Кеша закашлялся от скороговорки и поперхнулся.
– А если ты коммунист – кури, падла, «Приму»! – вдруг, перейдя на шёпот, вызверился старик. – Ты одну «Приму» должен курить, падла, если ты – коммунист! С народом ты, коммунист, во всём должен быть на равных. Хрен ли ты дорогую вытянул?
– Эй, Капустин! Забыл, что ли? – опять развеселился молодой. – Ты же всё лучшее простым людям обязан отдавать. А не себе загребать, кишка!.. Иначе какой же ты красный?
– Ну… Я вообще-то больше, конечно… У меня совсем иной уровень образования! И – запросы. Возросшие. Соответственно, – оправдывался Кеша, торопливо глотая дым. – Я давно перерос коммунизм! Парадокс, но… Западная культура, Бодлер… «И зачумлённого не принесёт плода»! Моя общественная антигосударственная деятельность… И, особенно, правозащитная!..
– А-а! Демократ, – вдруг шагнул к нему от костра длинный, словно обрадовался долгожданной встрече. – Народу, значит, служишь… Ах ты, крыса. Так служишь, что сирот полна Россия.
– Брось, Кормач. Охота вам тубанить, – не одобрял теперь серьёзного разговора парень. – Дядька Нечай! Вон, Кормач опять завёлся. Скажи ему! А то кровью изойдёт. Как в прошлый раз.
Старик, однако, молчал. Тогда парень встал и оттеснил от Кеши длинного:
– Тихо, Степан. Какой он демократ? Фуфло… Демократы в Москве сидят. Икру чёрную жрут да народ облапошивают. А этот – так, шестерит у них, на добровольных началах, безвозмездно. Задарма выслуживается, дешёвка.

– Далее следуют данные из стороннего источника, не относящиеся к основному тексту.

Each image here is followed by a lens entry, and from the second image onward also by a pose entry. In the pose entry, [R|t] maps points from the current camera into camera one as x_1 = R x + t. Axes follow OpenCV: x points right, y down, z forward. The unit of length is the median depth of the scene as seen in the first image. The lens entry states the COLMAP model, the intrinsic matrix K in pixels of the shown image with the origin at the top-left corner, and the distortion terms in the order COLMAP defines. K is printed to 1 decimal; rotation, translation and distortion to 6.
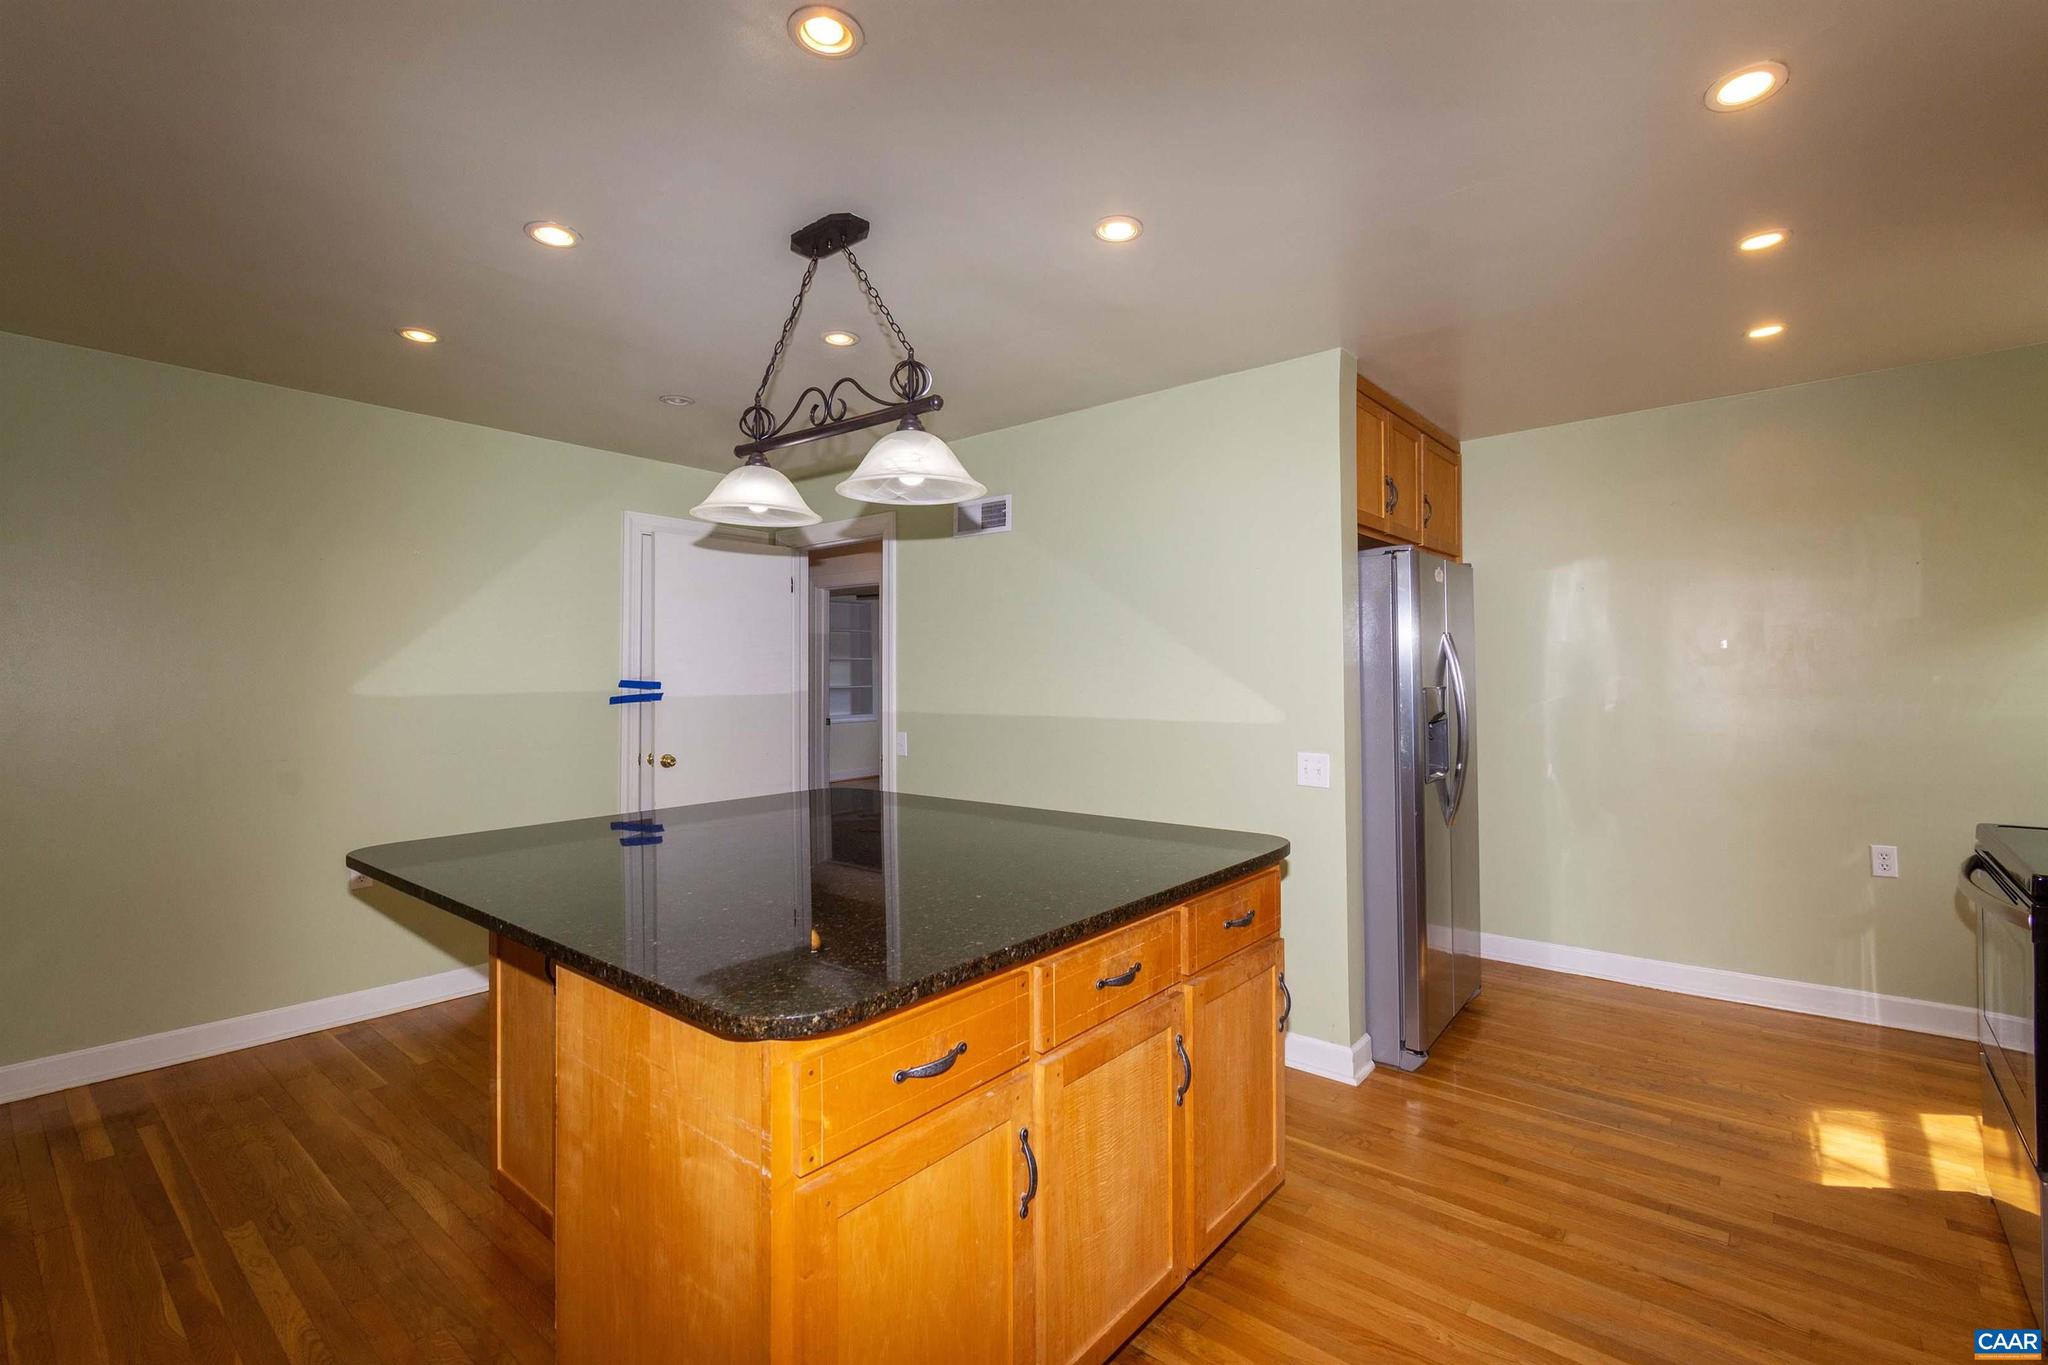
lens RADIAL K [[898.5, 0, 1023.2], [0, 898.5, 673.7], [0, 0, 1]] dist [0.002039, -0.001110]
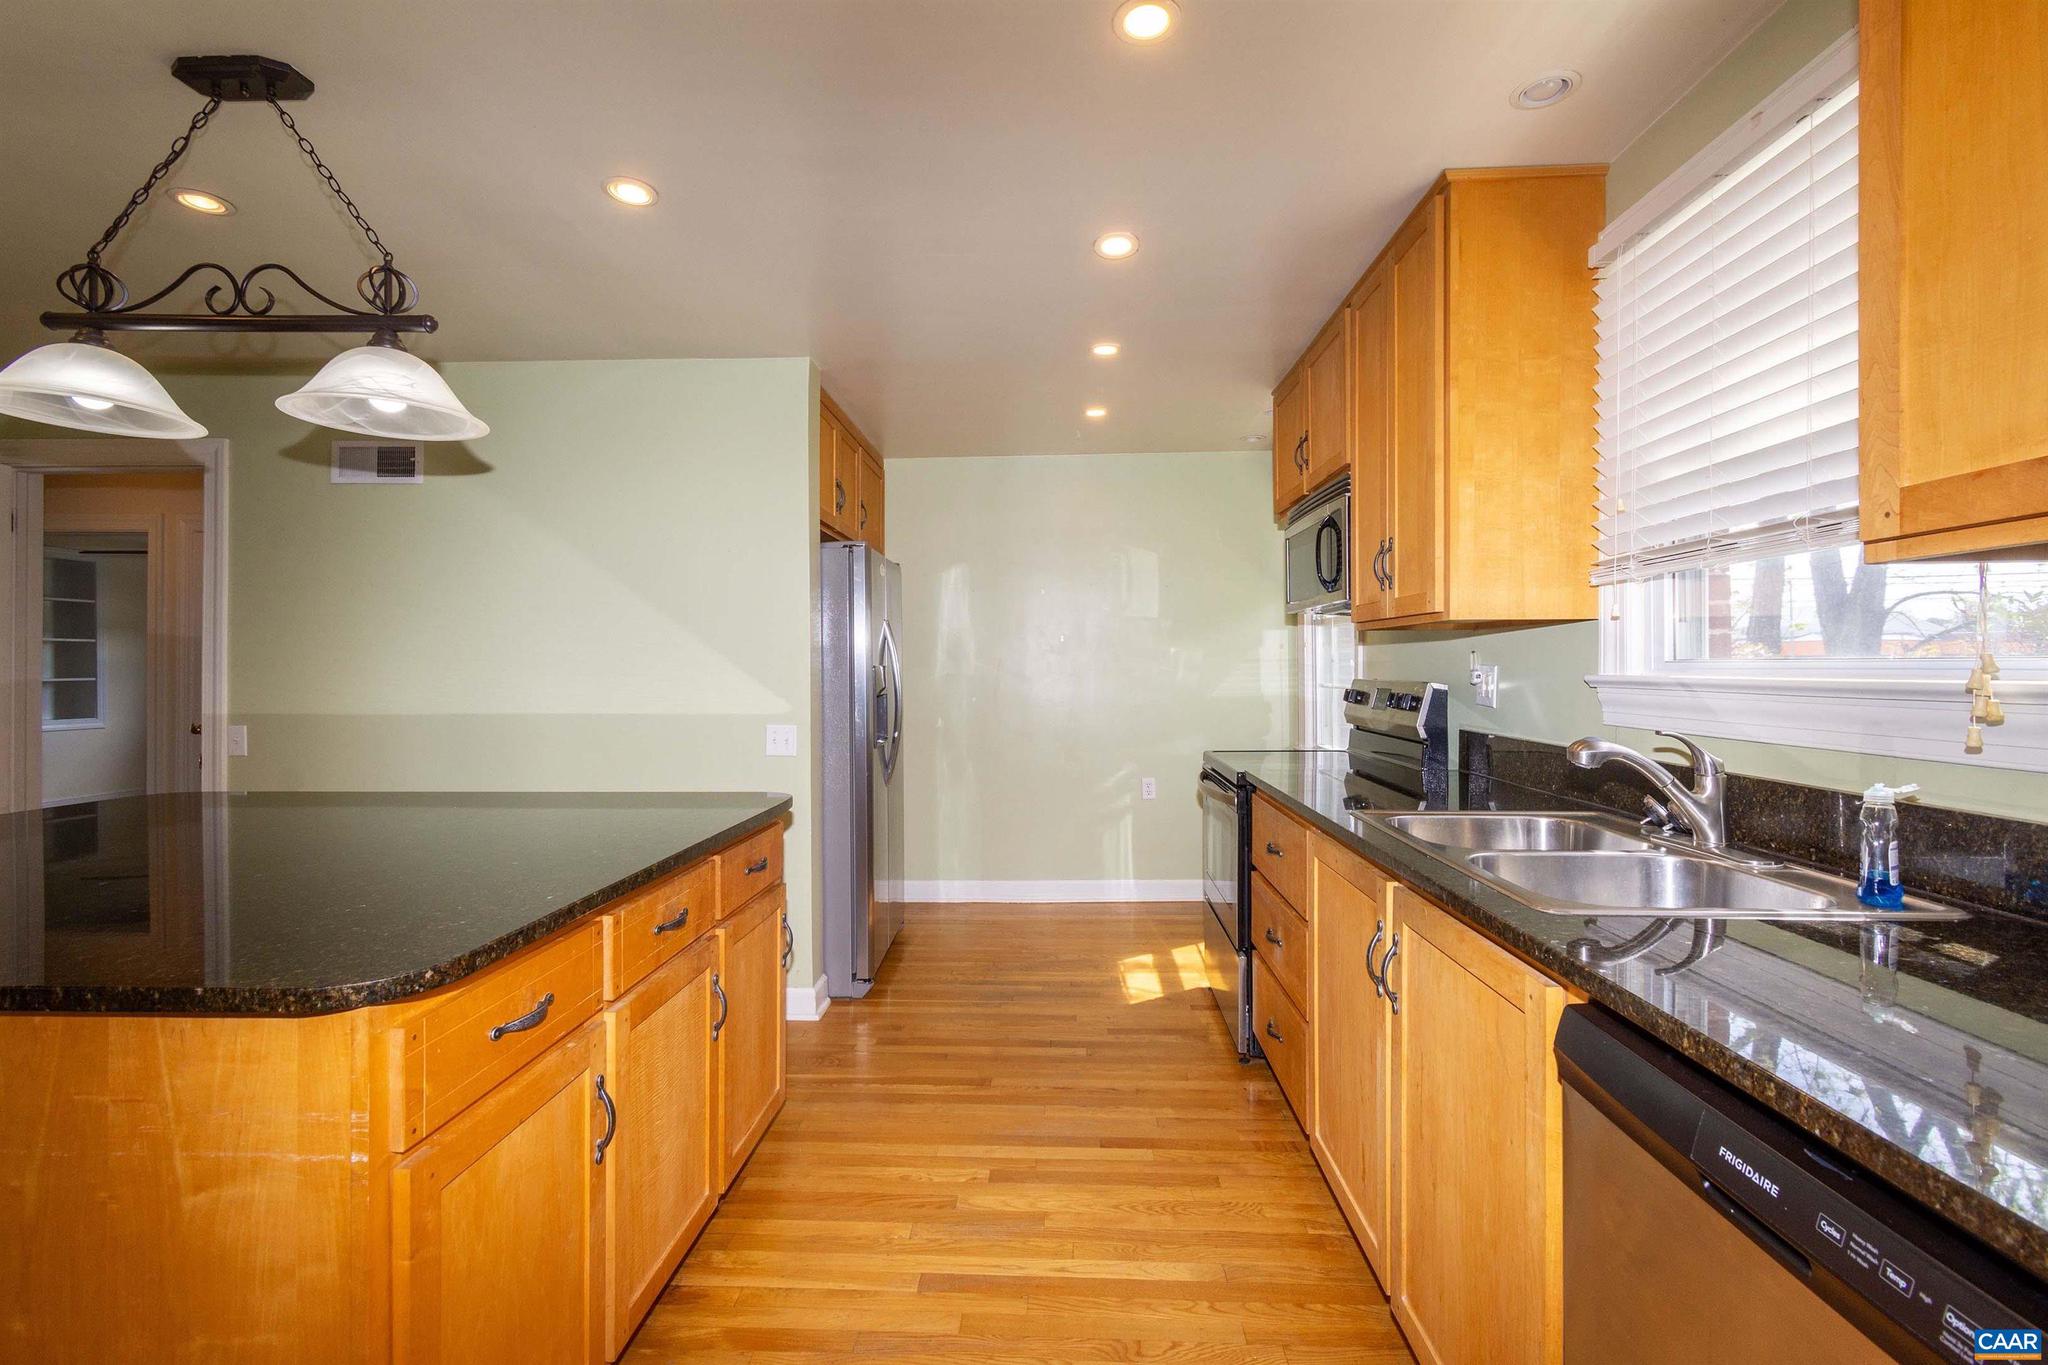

– Грызуны! Из страны всё кряду тащат, сволочи… – оттеснённый к другой стороне костра, всё удивлялся длинный, стараясь успокоиться.
Однако нездоровый, жгущий взгляд его снова остановился на Кеше и лицо передёрнулось от сильнейшего омерзения:
– …Крысиное племя! Мужиков в зоны ни за что гонят – в туберкулёз, толпами. Без работы держат нарочно, чтобы воровать шли. И тогда сразу – за решётку их, за решётку! За кусок хлеба для детей – гонят срока мотать… На войну парней тыщами кидают: на убой. Этим бы парням как раз баб брюхатить, а их, как стадо, как бычков, под нож, под пули… Торопятся, крысы: чтобы русских меньше стало.
Из квартир за долги выкидывают, на помойки, подыхать… Если много нас будет, не справятся они с нами… Ну, демократ – ну, крыса! Вышли мы. Против вас – вышли…
Закашлявшись, длинный согнулся и резко сплюнул в снег кровью. Потом отёр рот тыльной стороной ладони.
– Вот, я же говорил, – вздохнул Зуй, огорчившись. – Заводиться тебе нельзя, Кормач.
– Всё… Ладно… Ничего…
Старик подождал, пока длинный прокашляется.
– Ты на кого силы тратишь? – брезгливо спросил он. – На фраера беспонтового? Мы тебя для этого из больнички вытаскивали? Сами в тубак к тебе залегли, бациллы глотать?
И повернулся к Кеше:
– А ты… Если демократом ты себя считаешь, то вообще – одну махру ты должен курить, паскуда. Махру! И жрать – говно, понял?! Понял-нет? Ответа не слышу.
Молодой, для большей громкости, сложил ладони рупором.